Rabbi Lipskar, the son of Soviet exiles who smuggled him across the border in a suitcase, was sent to Miami in 1969 by Rabbi Menachem M. Schneerson, the Lubavitcher rebbe and one of the most influential Jewish leaders of the 20th century.
At the time, the Jewish community in Miami consisted primarily of affluent retirees who were not particularly religious. The city also still had neighborhoods that enforced restrictions about where Jews could own property. Rabbi Schneerson saw a different future for South Florida: as a thriving showcase for American Jewry, especially for Jews emigrating from Latin America.

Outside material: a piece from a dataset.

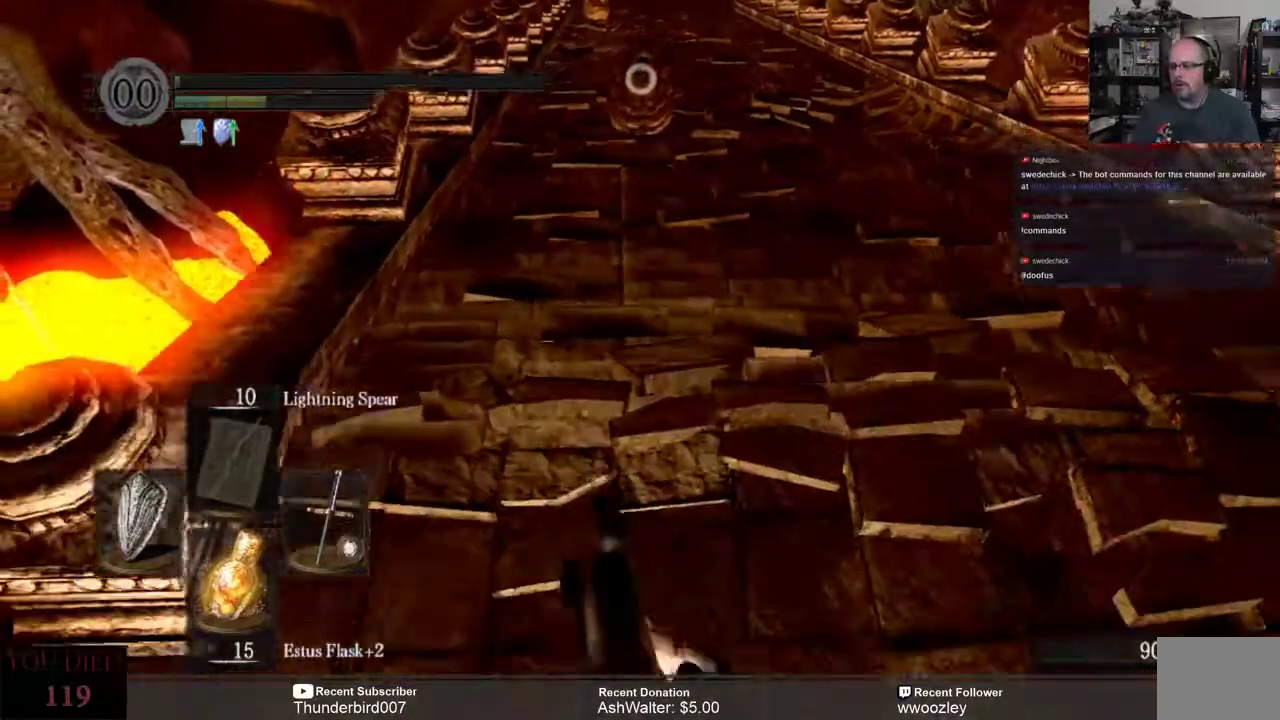
{"dt_ms": 1000, "buttons": [], "left_stick": "down", "right_stick": "center"}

Rabbi Lipskar’s first rabbinical role in Miami was as principal of a Jewish day school. In 1974, with help from his wife, Chani, he created the Landow Yeshiva‑Lubavitch Educational Center, which offered classes for students in preschool through high school. In 1981, he opened his own synagogue, the Shul, in the basement shopping arcade of the Beau Rivage hotel in Bal Harbour.
On Tuesday evenings, he offered free lectures on Judaism — a mix of stories from the Torah and discussions of Rabbi Schneerson’s insights into its applications to modern life. Rabbi Lipskar’s talks initially drew fewer than a dozen people, but within a year, hundreds of Jews began showing up.